Cláudio Sérgio Martins Júnior teve 80% do pulmão comprometidos e retirou 45 cm do intestino por complicações da doença.
“Quando eu saí [do coma] e me dei conta do que tinha acontecido, pensei: ‘não acredito que estou vivo'”. O relato é do médico Cláudio Sérgio Martins Júnior, de 32 anos, que teve 80% do pulmão comprometidos e retirou 45 cm do intestino por complicações causadas pela Covid-19. Foram 59 dias de internação, 30 em coma induzido na Unidade de Terapia Intensiva (UTI). A informação é de Leticia Gomes, G1 Santos.
Morador de São Vicente, no litoral paulista, ele retornou esta semana à linha de frente do combate à doença. “Atender é voltar um pedacinho da vida que a doença tentou me roubar”, descreve Cláudio.
Formado há quatro anos, o médico estudou no Paraná e voltou para a Baixada Santista para trabalhar na cidade natal. No início da pandemia, ele atuava em uma Unidade Básica de Saúde (UBS) e no Hospital Municipal de São Vicente. Depois de meses atuando na linha de frente, ele teve uma febre fraca. Ao longo dos dias, começou a sentir um cansaço forte e, pouco tempo depois, a saturação começou a baixar.
Acompanhando a situação e evolução da doença em casa, o médico precisou ir ao hospital quando o cansaço ficou muito forte. Mesmo com medicações, 25% do pulmão já estava comprometido. Ele voltou para casa, mas, depois da persistência dos sintomas, precisou retornar ao Hospital Santa Casa, onde ficou internado.
A internação ocorreu em agosto, e o médico teve alta apenas em outubro. Em 59 dias, além de o pulmão chegar a 80% de comprometimento, o intestino sofreu com complicações da doença, uma isquemia mesentérica, condição médica que fez com que ele tivesse retirados 45 centímetros do intestino delgado.
Cláudio Sérgio precisou passar por uma uma traqueostomia, ficando 36 dias entubado, em coma induzido. A situação causou surpresa ao médico, por ele ser jovem e não ter nenhuma doença pré-existente. Mesmo na linha de frente, não esperava que a doença causasse algo tão sério.
“Não imaginava que pudesse ter sido tão grave, até porque eu não tinha acompanhado, próximo a mim, nenhum caso de paciente jovem que chegou a um estado tão crítico”, relembra o médico. Ele explica que, nesse período, ficou se questionando sobre o porquê algo assim teria acontecido e o acometido, mesmo sendo novo.
Cláudio revela que mudou o comportamento ao perceber que teve uma segunda chance, que outros pacientes não tiveram. “Decidi honrar meus amigos, meus pais, os médicos e enfermeiras que lutaram por mim e minha vida”, conta emocionado.

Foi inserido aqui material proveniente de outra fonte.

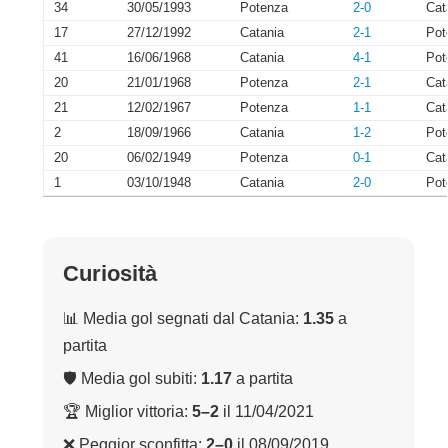
34
30/05/1993
Potenza
2-0
Cat
17
27/12/1992
Catania
2-1
Pot
41
16/06/1968
Catania
4-1
Pot
20
21/01/1968
Potenza
2-1
Cat
21
12/02/1967
Potenza
1-1
Cat
2
18/09/1966
Catania
1-2
Pot
20
06/02/1949
Potenza
0-1
Cat
1
03/10/1948
Catania
2-0
Pot
Curiosità
📊 Media gol segnati dal Catania:
1.35
a
partita
🛡 Media gol subiti:
1.17
a partita
🏆 Miglior vittoria:
5–2
il 11/04/2021
❌ Peggior sconfitta:
2–0
il 08/09/2019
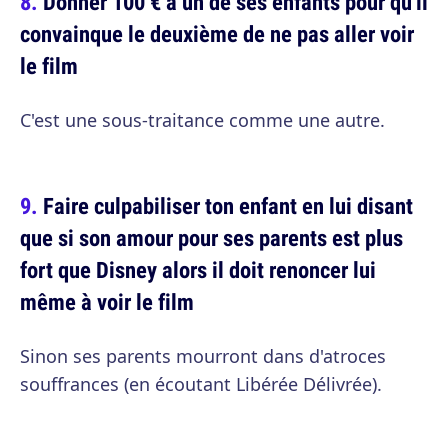
Donner 100 € à un de ses enfants pour qu'il
convainque le deuxième de ne pas aller voir
le film
C'est une sous-traitance comme une autre.
Faire culpabiliser ton enfant en lui disant
que si son amour pour ses parents est plus
fort que Disney alors il doit renoncer lui
même à voir le film
Sinon ses parents mourront dans d'atroces
souffrances (en écoutant Libérée Délivrée).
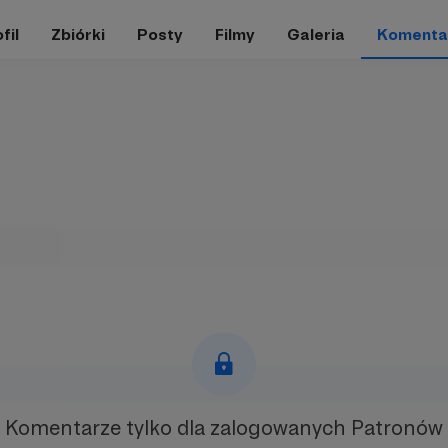
fil
Zbiórki
Posty
Filmy
Galeria
Komenta
Komentarze tylko
dla zalogowanych Patronów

Ele diz que, ao ter alta, é como se tivesse voltado a ser criança – precisou passar por um processo para voltar a andar, falar, se alimentar sozinho e recuperar a autonomia.
A recuperação, prevista para seis meses, aconteceu em 50 dias, e o médico voltou a atender na UBS do município. Apesar do retorno, ele ainda precisa de fisioterapia e tratamento em casa. Mas, a volta ao trabalho, define, é algo gratificante.
“Não dá para voltar a mesma pessoa. A gente passa a olhar o paciente com olhos mais humanos. Estar no lugar deles é difícil. Eu não queria ter vivido isso, mas eu não posso fazer isso ser em vão. Já que eu vivi, vou aprender alguma coisa com todo esse momento de dificuldade”, define o médico.
Cláudio, hoje, mora com os pais, até passar pelo processo de recuperação e voltar a ter total independência. Passar por isso tem sido difícil, mas fez com que ele refletisse e tentasse conscientizar amigos e familiares. “Eu renasci, não era minha hora, mesmo. O vírus pode entrar em você, dar uma voltinha e ir embora, ou pode entrar e causar um estrago. Por isso, é preciso se conscientizar, a gente já aguentou tanto [a quarentena], podemos aguentar um pouco mais”, finaliza.